Over the past week all of our core market health indicators fell. Most notable is our measures of risk. Our core measures of risk fell from moderate levels to almost warning. It will take a large sell off in the last hour to take this category below zero and have us increase our hedges and/or raise cash.
Our market risk indicator has three of its four components warning. This is very unusual given the fact that the market is only down about 3% from all time highs. This tells me that market participants are skittish…which increases the risk of a sharp sell off. If this indicator signals we’ll be changing the hedge to an instrument that benefits from higher volatility. I don’t expect it to signal today, but if it does I’ll update this post before the market closes.

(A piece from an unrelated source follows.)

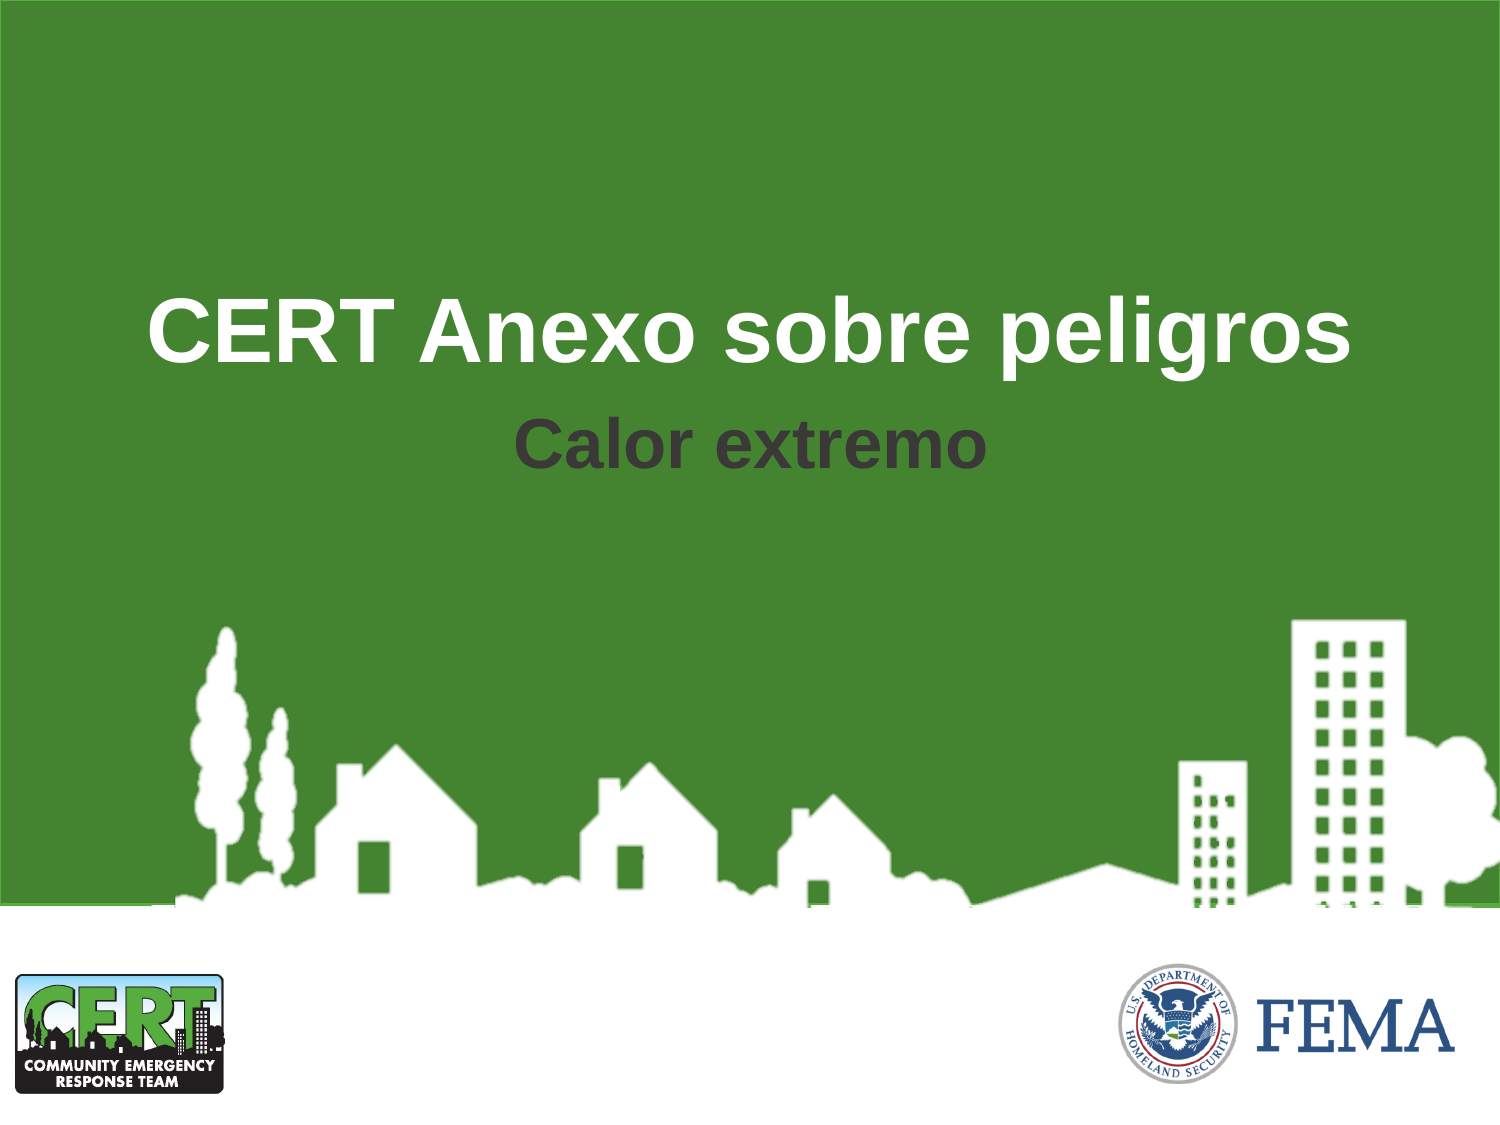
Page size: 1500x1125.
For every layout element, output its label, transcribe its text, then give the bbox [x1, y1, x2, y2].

Another sign of rising risk is the performance of Junk Bonds (JNK) compared to High Quality Bonds (LQD). LQD is rising while JNK is falling. This tells us that bond holders are becoming risk averse. When this occurred in October the S&P 500 Index (SPX) quickly followed junk bonds lower.
One thing that suggests that this is the beginning of a sell off rather than the end of one is a weekly chart of SPX with Elder Impulse bars. It has painted a blue bar. As you can see below, blue bars often precede short term dips.
I mentioned on Monday that Trade Followers issued market consolidation warnings for several indexes. The one index that still hasn’t signaled is the Russell 2000 (RUT or IWM). This chart gives some hope for the bulls because IWM has been holding up relatively well this week. In addition, momentum from the Twitter stream is trying to break higher while IWM is painting a bullish consolidation pattern. If momentum and price can break above their current patterns then the odds will favor higher prices into the end of the year.
Bottom line, I’m seeing signs of risk rising, but there isn’t an official warning yet. As a result, we’re still slightly long and waiting for the market to clear the weakness in our core indicators.